In recent years “equity”, though not always clearly defined, has become a major public policy objective. For example, Sound Transit has adopted a policy calling for “Fairness in process, distribution of resources, opportunity and provision of varying levels of support upon need to achieve greater fairness of outcomes.” I think I understand what they are trying to say, and it is a commendable policy goal.
It has been commonly assumed that public transportation service improves equity by increasing mobility and access to jobs for lower income individuals. However, a close look at how transit in the Puget Sound region is funded and who it serves leads to a very different conclusion.
Within King County there are about 874,000 households living in the Sound Transit taxing district. In 2024 the average household paid about $1,700 per year in taxes to Sound Transit, and approximately another $670 per year to King County Metro, for a total of about $2,370 per household per year. Most of that comes from sales tax with the rest from motor vehicle excise tax and property tax. That total does not include additional property tax and fee revenue collected by the state and city of Seattle that also subsidizes transit.
The sales tax is notoriously regressive, meaning it falls disproportionately on lower income households. The property tax is also somewhat regressive because lower income households tend to spend a higher percentage of their income on housing. Similarly, the motor vehicle excise tax can be regressive for lower income households that require an automobile for work or for childcare needs. This demonstrates that the funding mechanism for transit works against the equity goal. Lower income households are paying a very high price for transit service.

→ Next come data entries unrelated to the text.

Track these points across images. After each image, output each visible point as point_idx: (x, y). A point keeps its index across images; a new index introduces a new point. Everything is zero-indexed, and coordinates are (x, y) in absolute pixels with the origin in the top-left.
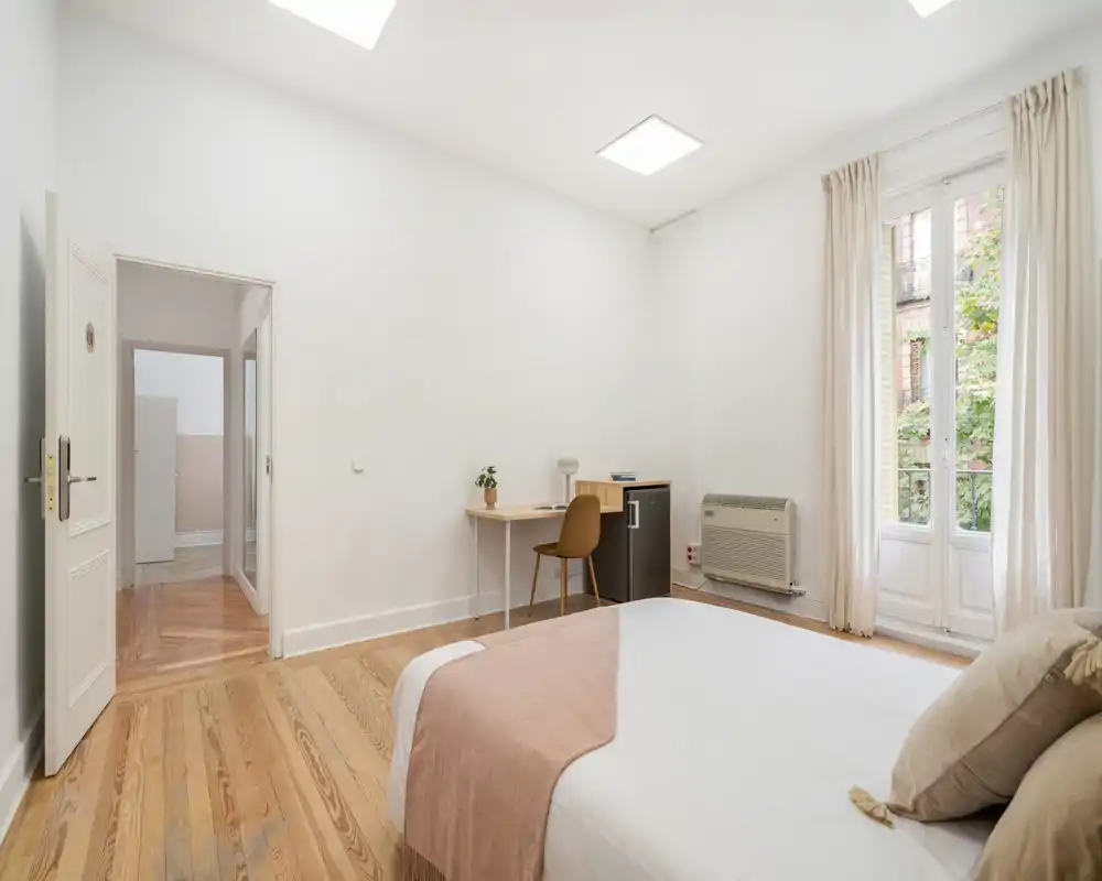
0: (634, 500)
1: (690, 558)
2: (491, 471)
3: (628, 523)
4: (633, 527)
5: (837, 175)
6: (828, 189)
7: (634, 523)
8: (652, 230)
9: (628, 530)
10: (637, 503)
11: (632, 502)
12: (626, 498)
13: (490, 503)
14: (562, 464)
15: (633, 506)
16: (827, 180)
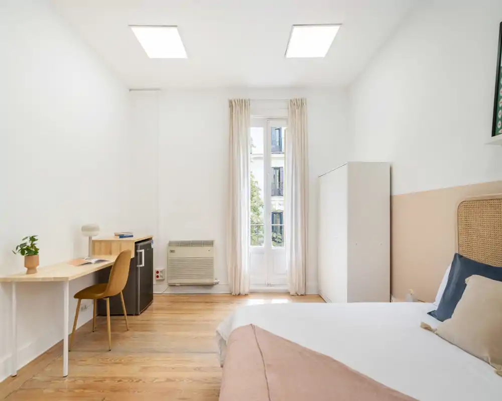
0: (140, 249)
1: (158, 277)
2: (33, 239)
3: (137, 264)
4: (141, 266)
5: (235, 101)
6: (231, 106)
7: (141, 263)
8: (130, 90)
9: (137, 268)
10: (143, 251)
11: (139, 251)
12: (136, 248)
13: (31, 268)
14: (85, 229)
15: (141, 253)
16: (231, 102)
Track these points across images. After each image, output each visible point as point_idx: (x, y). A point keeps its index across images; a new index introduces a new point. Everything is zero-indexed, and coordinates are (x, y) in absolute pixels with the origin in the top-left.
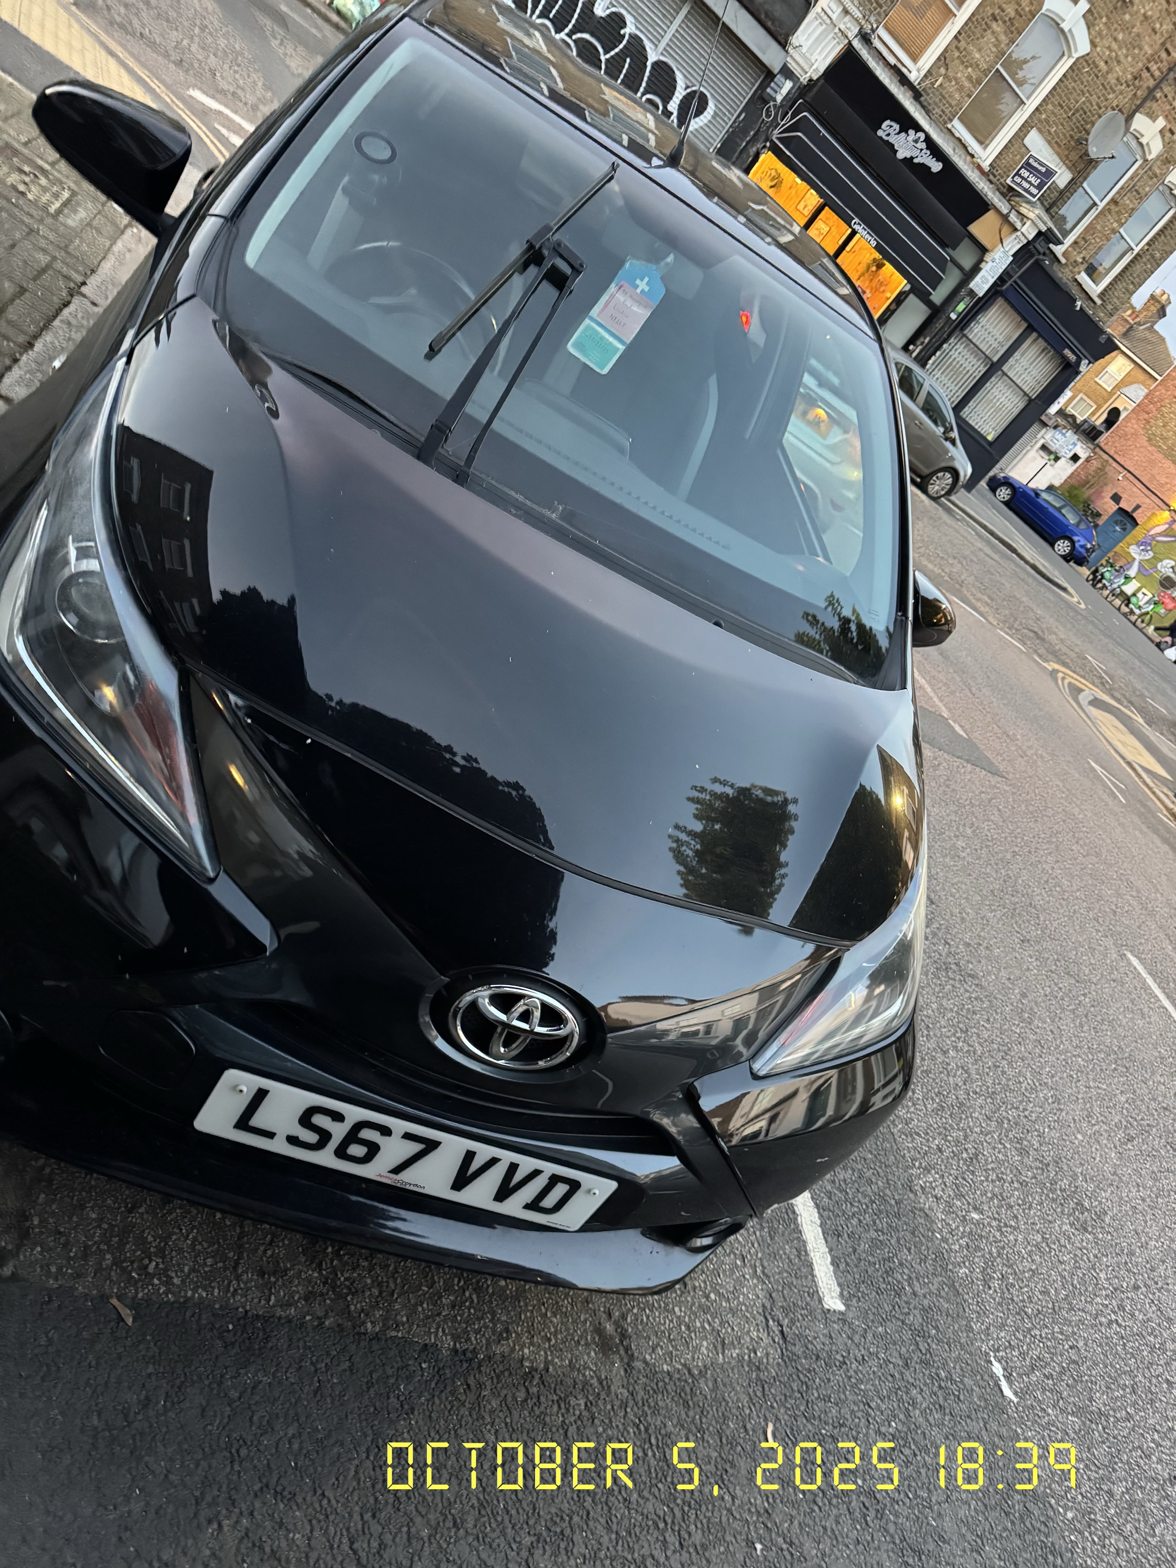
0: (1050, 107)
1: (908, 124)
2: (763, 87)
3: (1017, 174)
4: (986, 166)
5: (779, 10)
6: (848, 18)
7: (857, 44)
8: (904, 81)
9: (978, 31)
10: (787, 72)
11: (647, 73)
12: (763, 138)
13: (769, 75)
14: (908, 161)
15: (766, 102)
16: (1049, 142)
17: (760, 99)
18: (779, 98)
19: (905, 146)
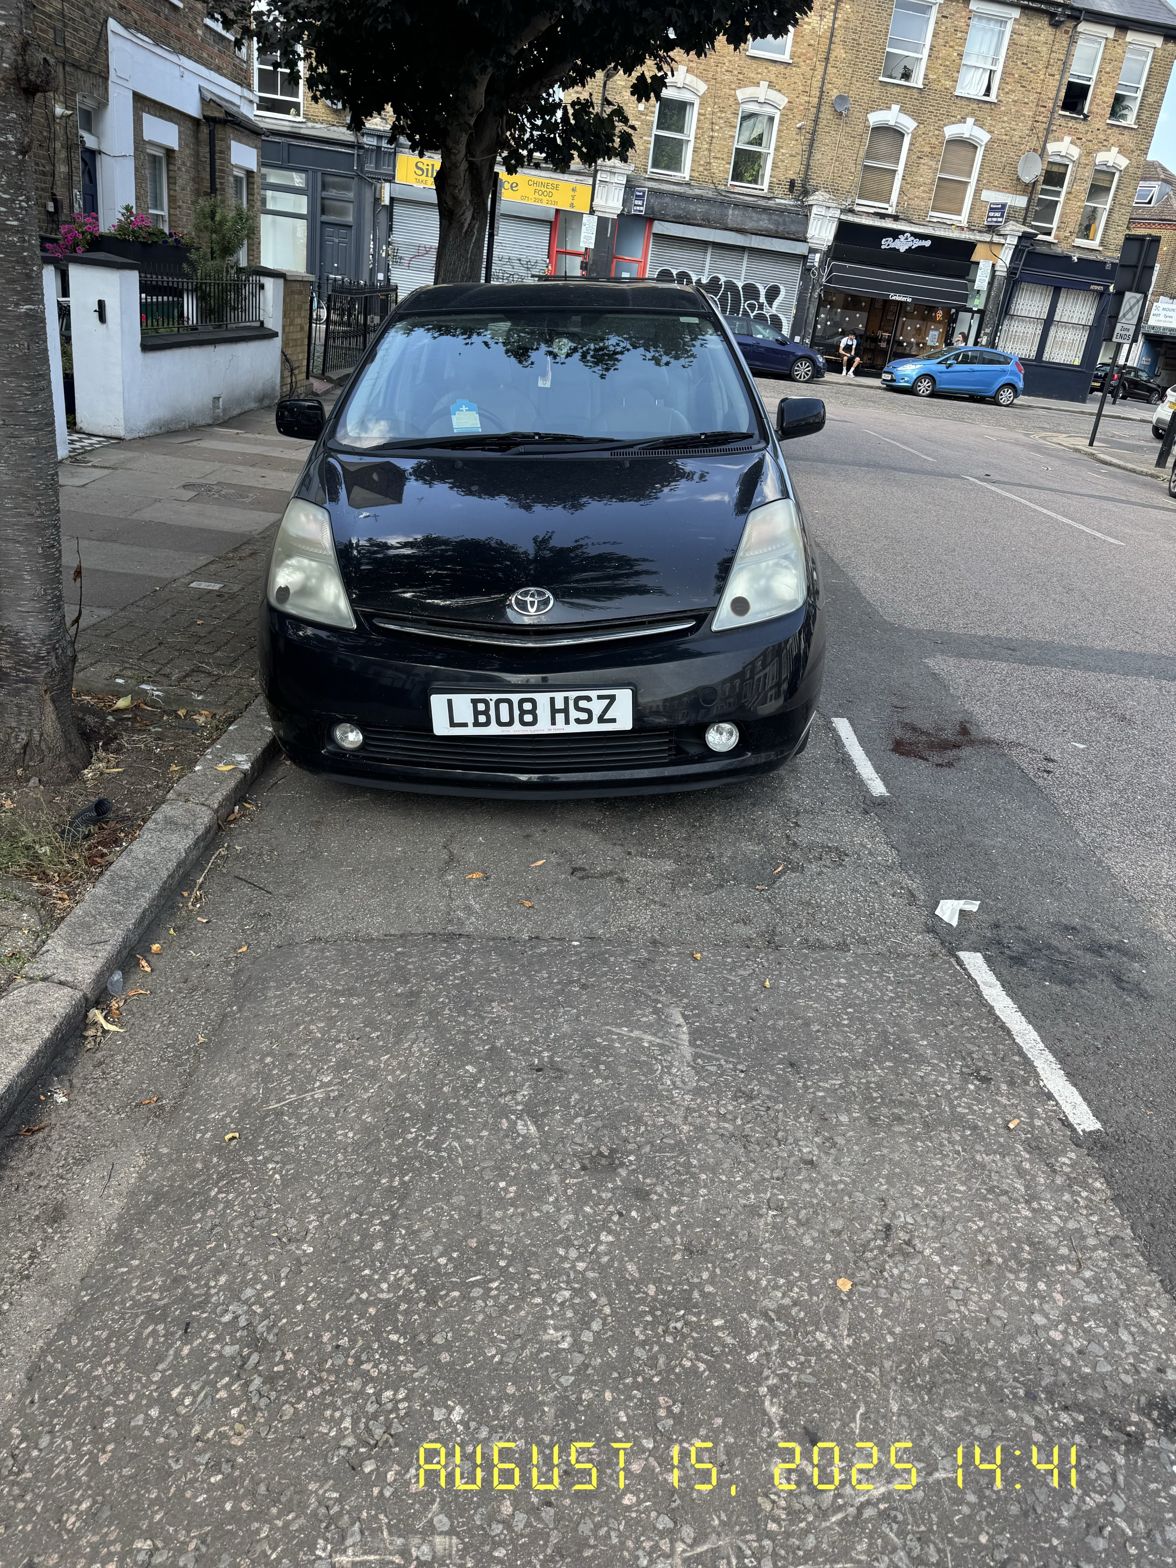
0: (986, 174)
1: (895, 234)
2: (804, 264)
3: (988, 217)
4: (965, 224)
5: (793, 228)
6: (831, 210)
7: (844, 217)
8: (883, 216)
9: (915, 169)
10: (812, 251)
11: (742, 292)
12: (817, 286)
13: (805, 258)
15: (809, 270)
16: (998, 191)
17: (807, 271)
18: (816, 264)
19: (902, 245)
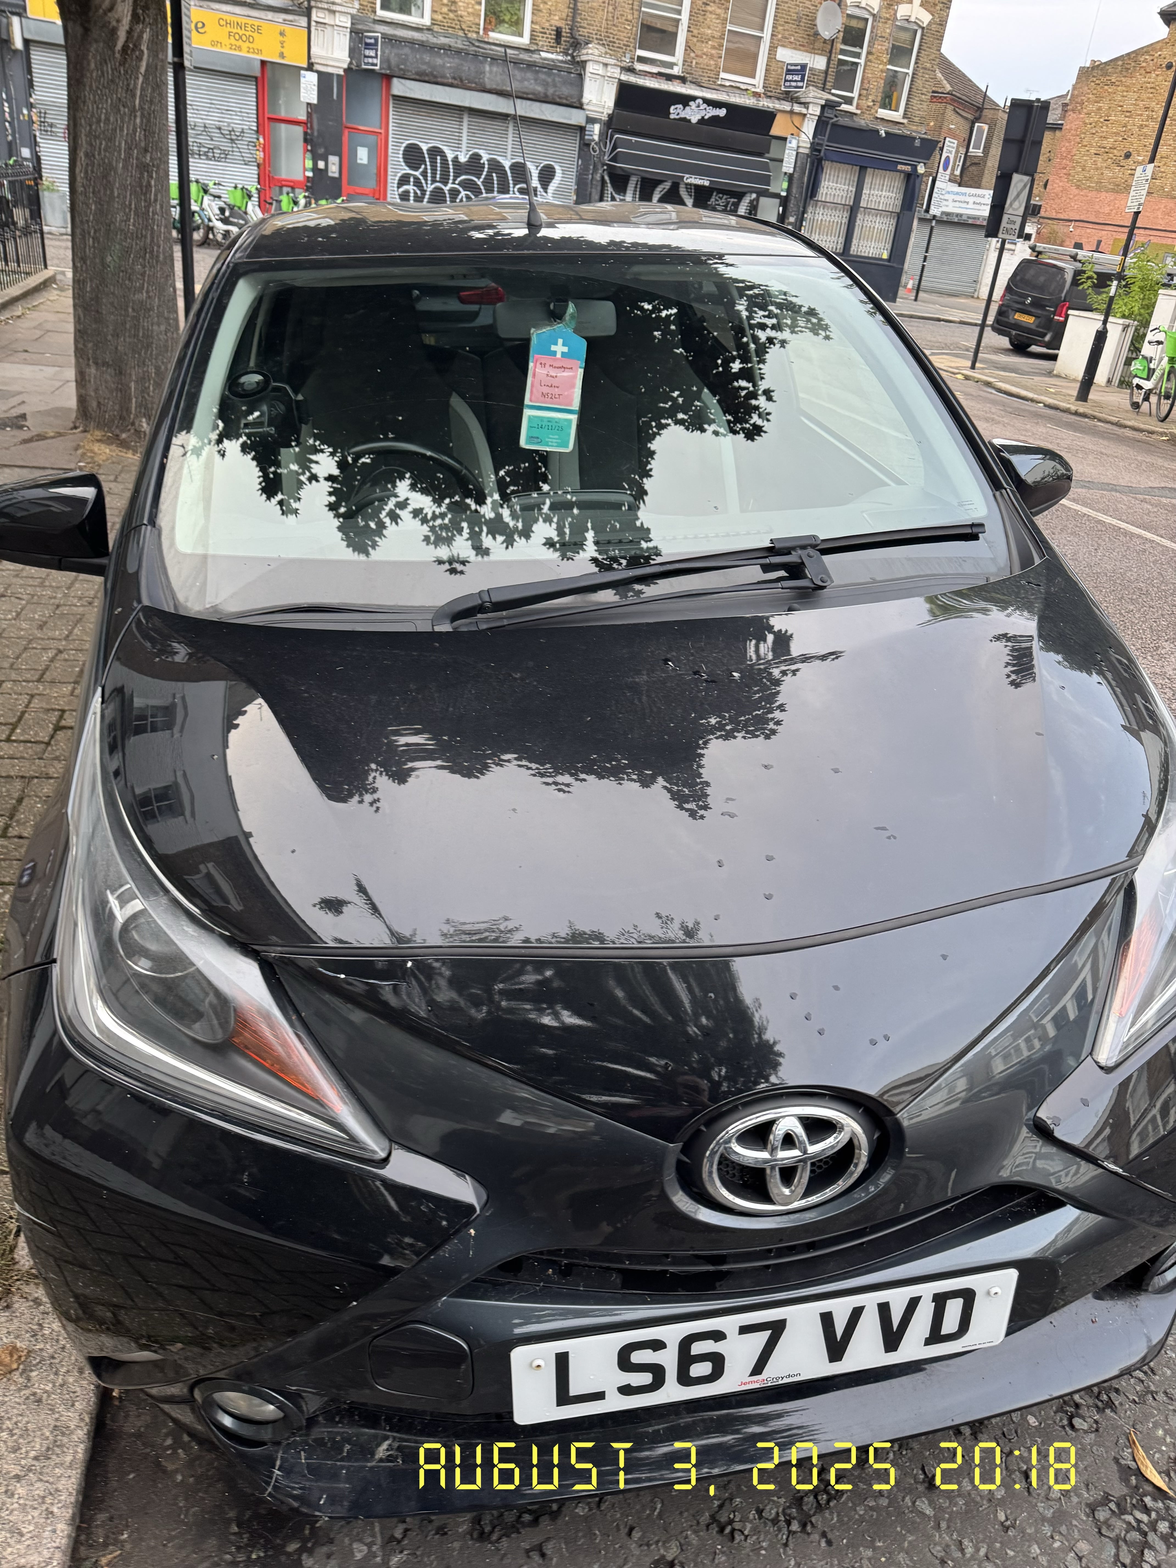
0: (780, 28)
1: (685, 100)
2: (582, 138)
3: (786, 81)
4: (760, 90)
5: (566, 91)
6: (609, 67)
7: (624, 77)
8: (669, 78)
9: (701, 18)
10: (591, 120)
11: (509, 174)
12: (599, 166)
13: (582, 129)
14: (702, 121)
15: (588, 145)
16: (795, 49)
17: (585, 145)
18: (596, 138)
19: (694, 114)
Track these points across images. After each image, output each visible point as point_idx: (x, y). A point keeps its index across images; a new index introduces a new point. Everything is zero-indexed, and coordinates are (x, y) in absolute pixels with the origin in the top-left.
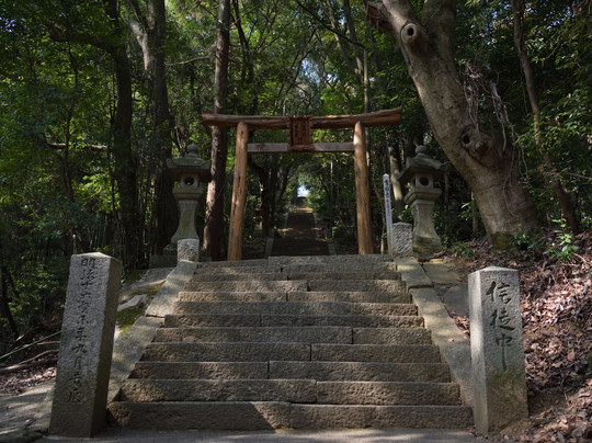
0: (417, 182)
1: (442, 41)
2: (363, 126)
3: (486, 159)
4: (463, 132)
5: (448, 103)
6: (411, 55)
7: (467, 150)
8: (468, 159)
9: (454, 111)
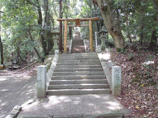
0: (102, 34)
1: (108, 7)
2: (91, 20)
3: (116, 34)
4: (112, 28)
5: (109, 22)
6: (102, 11)
7: (113, 32)
8: (113, 33)
9: (110, 23)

Mobility benefits are the other side of the equity equation. Though it is widely assumed that lower income workers rely on transit, Census data shows that’s not the case (see graph below). More than 81% of Puget Sound residents with incomes below $50,000 per year commute by car (68.3% as single occupant drivers, 13.6% carpool). Only 9.4% commute on public transit. This means the vast majority of lower income residents benefit very little, or none at all, in return for the thousands of dollars per year they pay in transit taxes.

Rather than correcting an inequity, the combination of regressive taxes and the small percentage of lower-income transit commuters is producing less equitable outcomes, as well as making the region less affordable for struggling low-wage workers.
Transit agencies have attempted to address this problem (without really admitting it is a problem) by subsidizing monthly transit passes for low income households through the ORCA LIFT program. But as of 2024 only 12,567 people were enrolled, which is only a tiny fraction of one percent of all lower income households in the County. An ORCA LIFT transit pass entitles the holder to pay a fare of just one dollar on most transit service in the region. That is a bargain, but it doesn’t benefit the 81% of low income commuters who drive or carpool to get to work, and it doesn’t correct the problem of the high regressive taxes used to fund transit.
The plans of transit agencies, cities and regional planning organizations all emphasize the role of transit in serving the economically disadvantaged population. To address mobility needs the Puget Sound region now spends in excess of $3 billion per year on transit, which is one of the highest per-capita transit subsidies in the United States.
So why do only a small percentage of low income workers commute by transit? A comparison of travel times shows that for a thirty-minute commute nearly half the jobs in the Puget Sound region are accessible by car, but less than two percent can be reached by transit within that time. If we expand the commute travel time to forty minutes the percentage of jobs accessible by car increases to over 70%, but the percentage for transit increases only slightly to just under 4%. In other words, the mobility advantage of the automobile is so great it should come as no surprise it is the preferred mode regardless of income. Income levels vary greatly across the socio-economic spectrum, but everybody is allocated the same twenty-four hours per day, no more, no less, regardless of income or anything else. If a policy goal of transportation is to provide equitable access, especially for lower income citizens, then heavily subsidizing a mode that isn’t time-competitive for connecting people with jobs isn’t an effective way to address the problem.
Obviously, there is a segment of the population that doesn’t have access to an automobile and there is a case to be made for providing public transportation for those individuals. The challenge for planners and policy makers is to devise a system that accomplishes that at reasonable cost. The Puget Sound region’s very high-cost transit plans combined with the regressive taxes that fund those plans have become the source of inequity rather than the solution.
Sound Transit's "enterprise initiative" to bring the cost of the ST3 plan within the $150 billion budget is an opportunity to correct some of the current inequity, but so far that effort has focused on building high-cost and low ridership light rail extensions that will worsen equity outcomes.